My man was Ted Cruz as well, and it was shocking to me that he wasn’t the #1 favorite for the nomination. This is why I didn’t believe a lot of evangelicals really did care that much for character, as Cruz would have trumped all other candidates. Also, many were strong church goers who voted for Trump. I know of several just in my corner of the town who are and did. I would never go back and undo my vote, either. 


There is a fundamental question for Christians which I have never heard discussed anywhere.  Olasky takes the position of many Christians that the best presidential candidate would be a moral Christ follower.  That is a good and valid argument.  However, if you are in a violent storm on a plane or ship, would your main concern be whether your pilot is a Sunday School teacher or the best pilot for the job?  Who would you prefer in a fight, a brawler like Trump, or a choir member?  The kingdoms of this world play by different rules than the kingdom of heaven.  Shouldn't Christians be able to discern the difference?


The perfect candidate for evangelical voters was Ted Cruz but it was clear to me that he would not be able to win in a general election; evangelical voters are a minority in the general electorate. Ted Cruz had negatives that church going evangelicals would have been willing to overlook in an election, except the one BIG one, that he would not win against HC. I am glad that God saw to it that Donald Trump became our president in spite of the bad advice and example of evangelicals leaders who valued their personal conscience over the consequences of leadership for the country as a whole. 

Postmodern Redneck

After reading this article three times, I think there is another question that would be worth looking into by World and others--how did the evangelical churches lose the white working class (recognized from the first as a major part of Trump's base)?
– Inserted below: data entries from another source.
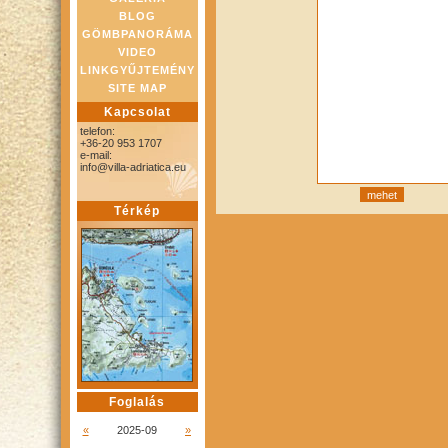
BLOG
GÖMBPANORÁMA
VIDEO
LINKGYŰJTEMÉNY
SITE MAP
Kapcsolat
telefon:
+36-20 953 1707
e-mail:
info@villa-adriatica.eu
Térkép
Foglalás
«
2025-09
»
Historically, some denominations have mostly catered to the elite--the Episcopalians have a long history of this; even in the early 1800s the Methodists and Baptists tended to attract more of the lower classes.  But it seems now most churches are losing working-class whites.
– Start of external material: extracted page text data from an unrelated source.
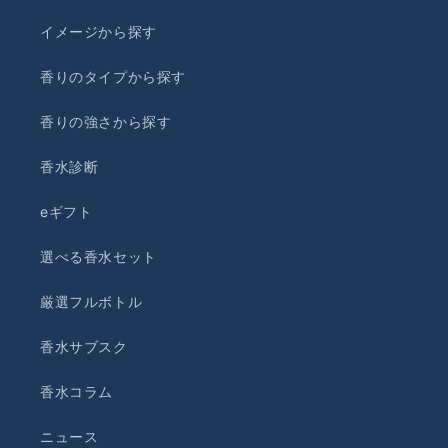
イメージから探す
香りのタイプから探す
香りの強さから探す
香水診断
eギフト
選べる香水セット
厳選フルボトル
香水サブスク
香水コラム
ニュース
I am 69 years old.  When I was a teenager the church my family attended was a mix of white-collar and blue-collar people, and the elders and deacons were a mix as well.  During my lifetime this has been changing, at least in the Midwest area where I have lived--Cincinnati, Indianapolis, and the areas between.  From my own experiences it seems the problem largely began with the pastors of my own generation, and has gotten worse with the younger ones.  I have seen too many pastors who visibly kowtow to the more affluent members of their congregation, but it is also happening with some of the members as well.  There are signs that the "prosperity gospel" has taken hold in a lot of non-charismatic churches, with less affluent people being told they do not prosper because of their secret sins (this has happened to my grown kids).

Some of this may also be a sorting that began with the rise in college attendance that resulted from the GI Bill after WWII.  But the gulf was not that wide in the '60s--the WWII generation college grads knew they were the first of their families to have a chance at college.  Their children and grandchildren seem to have taken it for granted, and widened the division.  Before WWII, in most places the only educated people in a community would be the preachers, the doctors, and the lawyers--they had to rub shoulders with the less educated because they were so few in any place.  Now educated people live in different neighborhoods and send their children to different schools from the blue-collar people.

Yes, some of these things are just what has been going on in our society.  But instead of noticing and dealing with the problem, the leadership of our churches, at the local level and clear to the top, has ignored the problem and contributed to it.



He’s talking about the early part of the primary, not the general election.


If 2 out of 3 of the most frequent church attenders voted against Trump, who did they vote for or did they not vote at all?